#### What is being asked:
Set down every entry exactly as it stands, omitting any picture.

(Saved entries)

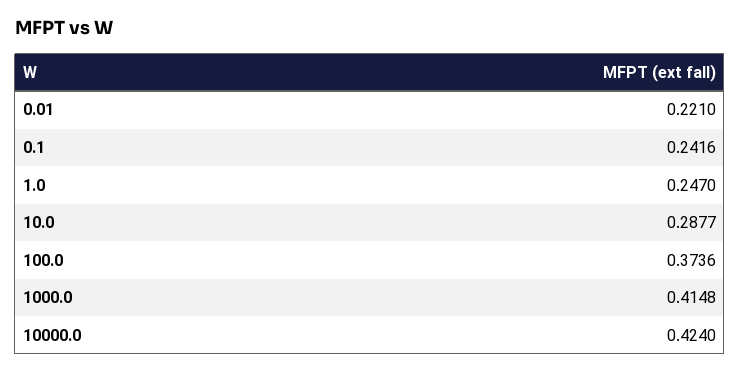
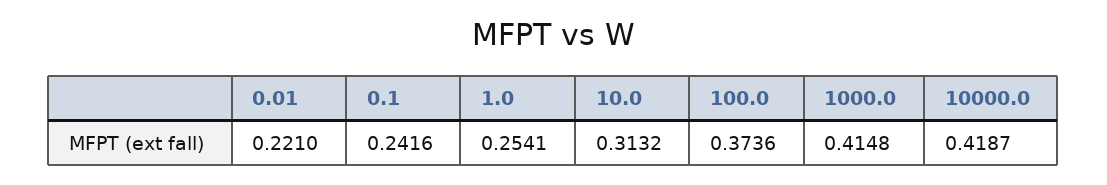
  {
    "0.01": 0.221,
    "0.1": 0.2416,
-   "1.0": 0.247,
+   "1.0": 0.2541,
-   "10.0": 0.2877,
+   "10.0": 0.3132,
    "100.0": 0.3736,
    "1000.0": 0.4148,
-   "10000.0": 0.424
+   "10000.0": 0.4187
  }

#### Your response:
  {
    "0.01": 0.221,
    "0.1": 0.2416,
-   "1.0": 0.247,
+   "1.0": 0.2541,
-   "10.0": 0.2877,
+   "10.0": 0.3132,
    "100.0": 0.3736,
    "1000.0": 0.4148,
-   "10000.0": 0.424
+   "10000.0": 0.4187
  }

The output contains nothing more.